[QUOTE=SenorBeef]
I don’t think the OP is suffering from a false sense of randomness.
What he’s asking is… let’s say you have a 9 balls in a lottery. 1 1 1, 2 2 2, 3 3 3. Is 222 any less likely than 123?
Well, if you think about it in terms of a consecutive series - the first ball is a 2 (1/3rd chance), so you now have 2/8 chances to draw a 2 with the remaining ball. You do. Now you have 1/7 chances of drawing the last 2. It appears that, from that perspective, the odds of that happening are 1/3 * 1/4 * 1/7 = roughly 1.1%.

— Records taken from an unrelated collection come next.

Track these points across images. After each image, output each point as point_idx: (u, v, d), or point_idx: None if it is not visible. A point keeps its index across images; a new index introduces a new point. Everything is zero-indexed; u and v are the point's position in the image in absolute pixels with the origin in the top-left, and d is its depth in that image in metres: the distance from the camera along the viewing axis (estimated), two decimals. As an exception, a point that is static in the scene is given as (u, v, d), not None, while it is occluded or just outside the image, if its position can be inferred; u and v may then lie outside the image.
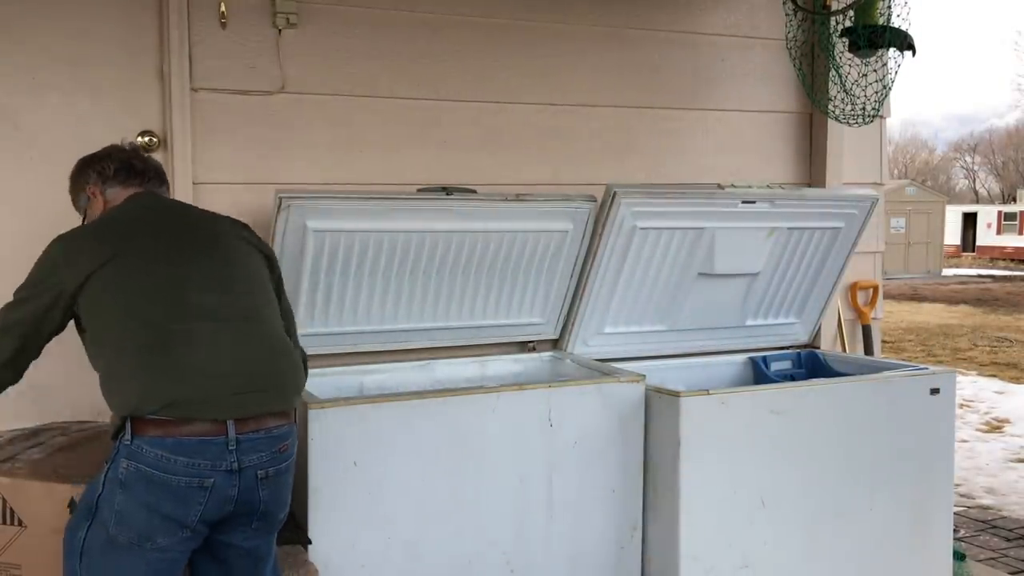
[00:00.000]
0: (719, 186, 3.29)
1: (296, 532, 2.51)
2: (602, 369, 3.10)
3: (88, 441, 2.42)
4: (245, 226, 2.33)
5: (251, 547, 2.12)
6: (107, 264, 2.07)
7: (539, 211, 3.13)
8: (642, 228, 3.22)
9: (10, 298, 2.18)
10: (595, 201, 3.17)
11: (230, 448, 1.96)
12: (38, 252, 2.19)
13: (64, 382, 2.97)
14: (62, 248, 2.15)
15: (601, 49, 3.66)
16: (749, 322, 3.69)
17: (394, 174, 3.30)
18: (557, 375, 3.30)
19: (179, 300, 2.06)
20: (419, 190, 3.00)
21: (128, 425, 1.94)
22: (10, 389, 2.97)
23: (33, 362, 2.21)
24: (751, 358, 3.72)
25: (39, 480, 2.15)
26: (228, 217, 2.34)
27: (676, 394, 2.78)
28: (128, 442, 1.94)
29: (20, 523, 2.15)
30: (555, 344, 3.45)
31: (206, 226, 2.28)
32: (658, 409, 2.86)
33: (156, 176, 2.36)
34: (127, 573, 1.97)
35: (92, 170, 2.31)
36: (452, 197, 2.97)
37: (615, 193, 3.10)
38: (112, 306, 2.06)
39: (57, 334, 2.16)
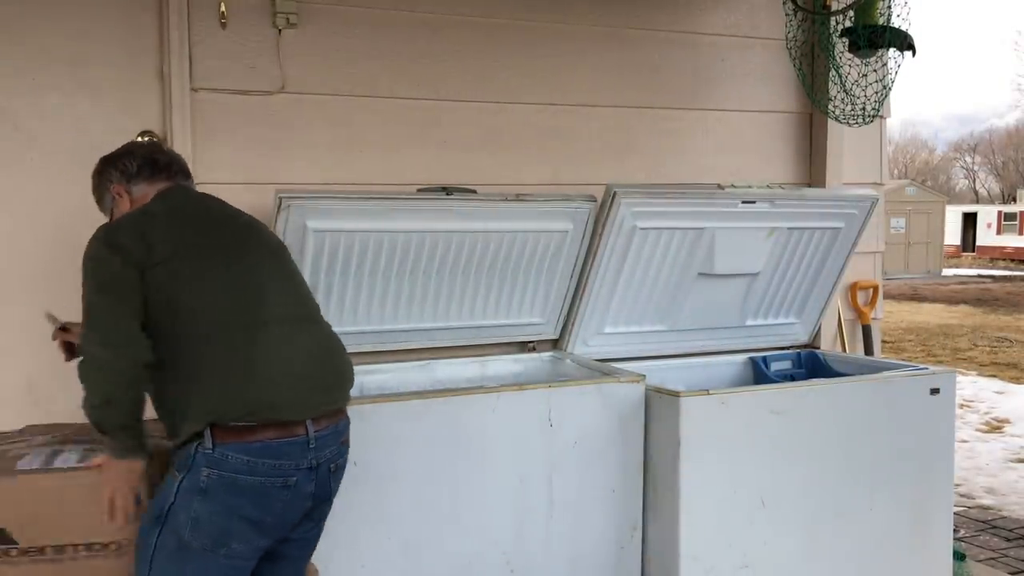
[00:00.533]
0: (719, 186, 3.30)
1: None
2: (602, 369, 3.10)
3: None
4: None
5: (309, 537, 2.20)
6: (167, 260, 2.04)
7: (539, 211, 3.13)
8: (642, 228, 3.22)
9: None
10: (595, 201, 3.17)
11: (310, 446, 2.03)
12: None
13: (64, 382, 2.97)
14: (115, 238, 2.07)
15: (601, 49, 3.66)
16: (749, 322, 3.69)
17: (394, 174, 3.30)
18: (557, 375, 3.30)
19: (251, 302, 2.08)
20: (419, 190, 3.00)
21: (208, 433, 1.95)
22: (10, 389, 2.99)
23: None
24: (751, 358, 3.72)
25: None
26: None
27: (676, 394, 2.78)
28: (209, 450, 1.95)
29: None
30: (555, 344, 3.46)
31: (253, 225, 2.27)
32: (658, 409, 2.86)
33: (180, 170, 2.32)
34: None
35: (114, 169, 2.25)
36: (452, 197, 2.97)
37: (615, 193, 3.10)
38: (176, 306, 2.02)
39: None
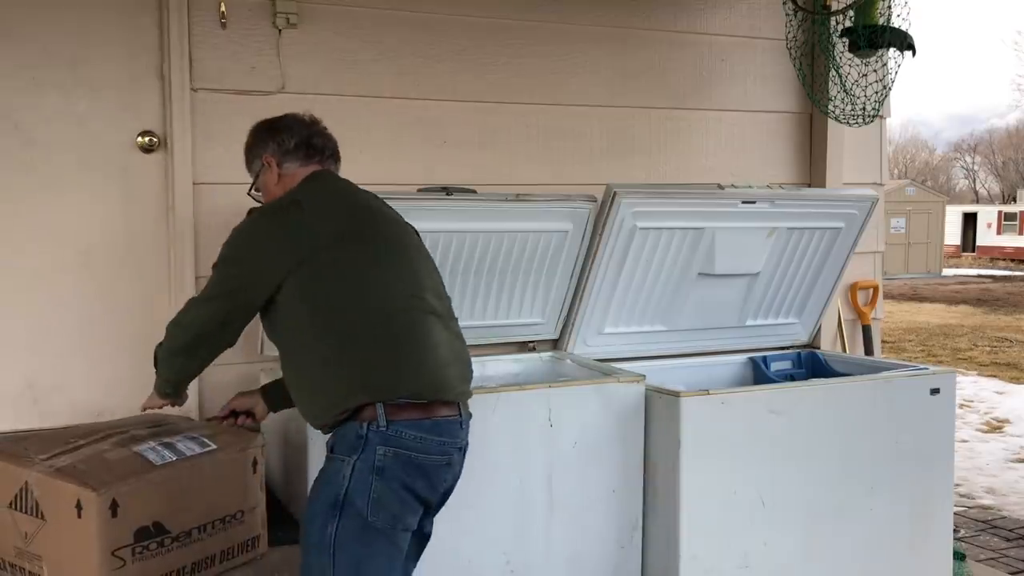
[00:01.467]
0: (719, 186, 3.29)
1: (298, 532, 2.51)
2: (602, 369, 3.10)
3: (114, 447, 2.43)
4: None
5: (429, 531, 2.26)
6: (330, 248, 2.10)
7: (539, 211, 3.13)
8: (642, 228, 3.22)
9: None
10: (595, 201, 3.17)
11: (463, 428, 2.16)
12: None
13: (64, 382, 2.98)
14: (285, 221, 2.15)
15: (601, 49, 3.67)
16: (749, 322, 3.69)
17: (394, 174, 3.30)
18: (557, 375, 3.30)
19: (415, 291, 2.17)
20: (419, 190, 3.00)
21: (382, 411, 2.02)
22: (9, 389, 2.99)
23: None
24: (751, 358, 3.72)
25: (61, 480, 2.21)
26: None
27: (676, 394, 2.78)
28: (384, 428, 2.02)
29: (42, 516, 2.23)
30: (555, 344, 3.45)
31: (399, 217, 2.34)
32: (658, 409, 2.86)
33: (332, 154, 2.38)
34: (382, 556, 2.05)
35: (272, 140, 2.32)
36: (452, 197, 2.97)
37: (615, 193, 3.10)
38: (343, 291, 2.09)
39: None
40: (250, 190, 2.42)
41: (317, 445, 2.49)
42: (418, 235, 2.37)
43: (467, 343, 2.29)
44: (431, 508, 2.18)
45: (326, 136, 2.39)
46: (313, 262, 2.09)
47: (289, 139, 2.31)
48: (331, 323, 2.08)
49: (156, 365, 2.32)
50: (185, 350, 2.24)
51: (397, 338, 2.09)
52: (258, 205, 2.37)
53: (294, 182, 2.28)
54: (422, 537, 2.24)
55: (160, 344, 2.29)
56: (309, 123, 2.38)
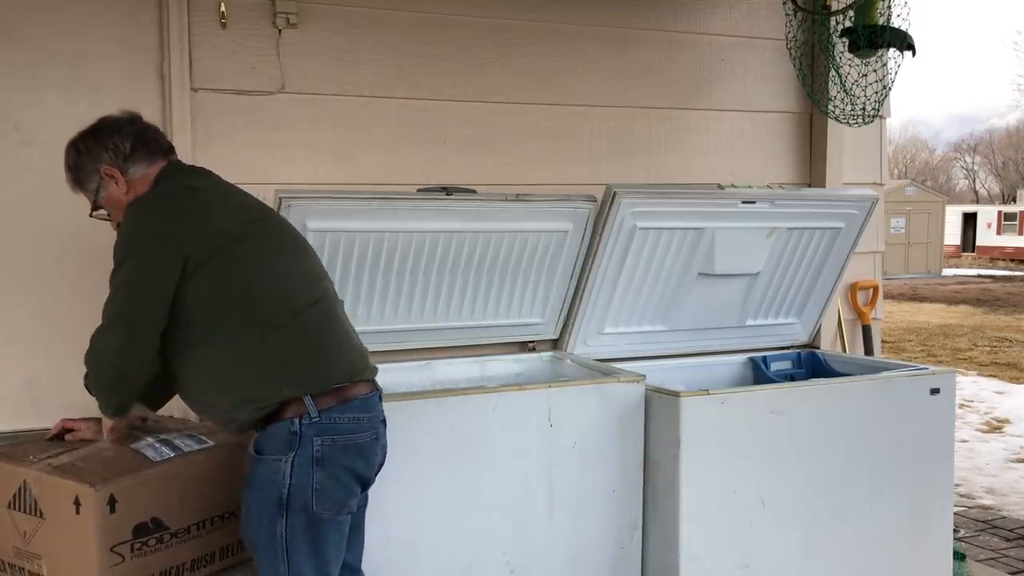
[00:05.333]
0: (719, 186, 3.29)
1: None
2: (602, 369, 3.10)
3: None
4: None
5: (363, 504, 2.26)
6: (236, 237, 2.05)
7: (539, 211, 3.13)
8: (642, 228, 3.22)
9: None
10: (595, 201, 3.17)
11: (380, 401, 2.18)
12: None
13: (64, 382, 2.97)
14: (182, 208, 2.05)
15: (601, 49, 3.66)
16: (749, 322, 3.69)
17: (394, 174, 3.30)
18: (557, 375, 3.30)
19: (317, 281, 2.17)
20: (419, 190, 3.00)
21: (310, 403, 2.02)
22: (10, 389, 2.99)
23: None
24: (751, 358, 3.72)
25: (59, 477, 2.20)
26: None
27: (676, 394, 2.78)
28: (316, 419, 2.02)
29: (41, 515, 2.22)
30: (555, 344, 3.45)
31: (268, 207, 2.30)
32: (658, 409, 2.86)
33: (169, 146, 2.25)
34: (331, 545, 2.07)
35: (103, 149, 2.14)
36: (452, 197, 2.97)
37: (615, 193, 3.10)
38: (253, 283, 2.06)
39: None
40: (92, 212, 2.23)
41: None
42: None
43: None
44: (367, 485, 2.19)
45: (153, 128, 2.23)
46: (219, 254, 2.01)
47: (122, 142, 2.13)
48: (243, 317, 2.03)
49: (91, 393, 2.18)
50: (111, 383, 2.13)
51: (314, 327, 2.09)
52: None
53: (148, 183, 2.13)
54: (358, 511, 2.25)
55: (86, 375, 2.15)
56: (130, 119, 2.20)
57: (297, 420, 2.01)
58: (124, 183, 2.15)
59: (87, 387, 2.17)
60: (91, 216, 2.25)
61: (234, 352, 2.05)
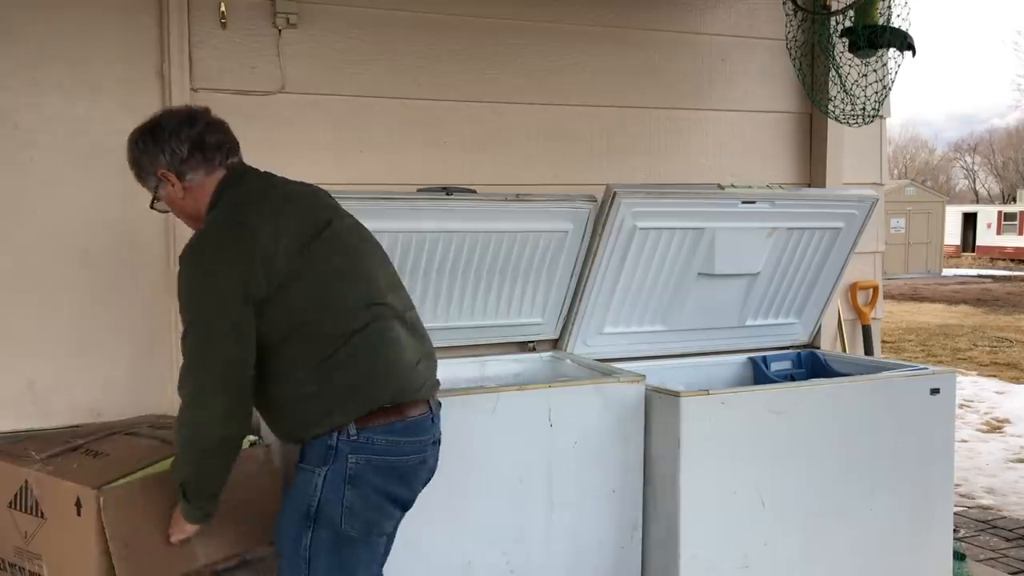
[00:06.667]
0: (719, 186, 3.29)
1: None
2: (602, 369, 3.10)
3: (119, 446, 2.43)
4: None
5: (394, 531, 2.21)
6: (290, 267, 1.96)
7: (539, 211, 3.13)
8: (642, 228, 3.22)
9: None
10: (595, 201, 3.17)
11: (434, 422, 2.13)
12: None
13: (64, 382, 2.98)
14: (232, 248, 1.94)
15: (601, 49, 3.66)
16: (749, 322, 3.69)
17: (394, 174, 3.30)
18: (557, 375, 3.30)
19: (376, 300, 2.08)
20: (419, 190, 3.00)
21: (351, 422, 1.99)
22: (9, 389, 2.98)
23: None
24: (751, 358, 3.72)
25: (61, 478, 2.21)
26: None
27: (676, 394, 2.78)
28: (354, 437, 1.98)
29: (42, 515, 2.23)
30: (555, 344, 3.45)
31: (334, 202, 2.21)
32: (658, 409, 2.86)
33: (232, 145, 2.15)
34: (360, 564, 2.04)
35: (161, 151, 2.08)
36: (452, 197, 2.97)
37: (615, 193, 3.10)
38: (306, 314, 1.99)
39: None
40: (152, 203, 2.20)
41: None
42: (350, 217, 2.20)
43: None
44: (407, 507, 2.14)
45: (215, 126, 2.14)
46: (278, 293, 1.96)
47: (179, 146, 2.06)
48: (295, 350, 1.99)
49: (185, 495, 2.04)
50: (218, 447, 1.99)
51: (366, 355, 2.02)
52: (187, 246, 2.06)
53: (206, 194, 2.09)
54: (389, 538, 2.21)
55: (175, 462, 2.03)
56: (192, 118, 2.11)
57: (335, 435, 1.99)
58: (181, 188, 2.11)
59: (182, 487, 2.04)
60: (151, 207, 2.22)
61: (285, 389, 2.03)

On the other hand, the 123 drawing appears to be 3/9 * 3/8 * 3/7 = roughly 5.1%.
In other words, if there are a fixed number of each type of ball, every time you draw one of those numbers, it becomes less likely that the number will be drawn again.
And… this is fundamental stuff to me, but I’m up past my bed time and am unable to think clearly, so I’m not able to figure out the error here. I’ll revisit this tomorrow if no one has offered an explanation.
Some of the explanations in this thread seem faulty, though. If you roll a die 3 times, you’re as likely to get a single number all three times as any other combination of numbers, because one die roll doesn’t affect the next. However, when you’re taking lottery balls away from a lottery as you pick them, you’re affecting the future probabilities. I think some people are trying to explain the former, rather than the latter.
[/QUOTE]
He said “the balls are replaced in the bowl”, so I think you’re the one trying to explain the wrong model, dude. And you’re right, this is fundamental stuff, in this case RTFOP.